While South Africa continues to underscore the need for a political plan to restore stability to Somalia and thus ease the relief efforts to the abjectly failed state, will country will not be unaffected by the famine. Already home to a burgeoning Somali refugee community, South Africa may have to brace for an influx of refugees escaping the drought. Iqbal Jhazbhay, a Unisa academic and the author of “Somaliland: An African Struggle for Nationhood and International Recognition” spoke to Daily Maverick after addressing the Dirco parliamentary briefing stressed that in times of strife Somalis in the southern part of the country move towards refugee camps like Dadaab in north-eastern Kenya and from there attempt to reconnect with members of their families elsewhere in Africa.

Jhazbhay says the largest Somali population in the “diaspora” is currently in Britain. Owing to their entrepreneurial success, the sizeable Somali refugee population in South Africa is currently a source of  large remittances back to Somalia.

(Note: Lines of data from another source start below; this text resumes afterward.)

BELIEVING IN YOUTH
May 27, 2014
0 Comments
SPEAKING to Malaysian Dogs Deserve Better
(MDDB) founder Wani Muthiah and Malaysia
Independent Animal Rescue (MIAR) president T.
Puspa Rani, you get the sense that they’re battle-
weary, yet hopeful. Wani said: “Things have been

Sooliman spoke of an “air of trust” with which South Africans are received in Somalia. Perceived to have no sinister agenda in affecting outcomes in the country, Gift of the Givers, was received with more deference than other international aid agencies. This sense of trust, Jhazbhay believes, “leaves South Africa with no choice but to engage in a more sustained way” in Somalia.  “Few African states have focussed on Somalia’s situation as has South Africa,” says Jhazbhay. But he emphasises the country “has no choice but to facilitate peace in southern Somalia”.

For now though peace in Somalia is a pipedream. South Africa’s most urgent duty towards the embattled country is emergency aid. Of the R8 million the government has pledged, R4 million is meant to foot Gift of the Givers’ transport bills, while the balance is set to be thrown down a murky hole defined as “other organisations that will be undertaking such relief programmes in Somalia”. DM


Photo: A handout picture taken July 26, 2011 and made available to Reuters on August 8, 2011, shows a Somali man brought to the Banadir hospital in southern Mogadishu. REUTERS/IHH Humanitarian Relief Foundation/Handout.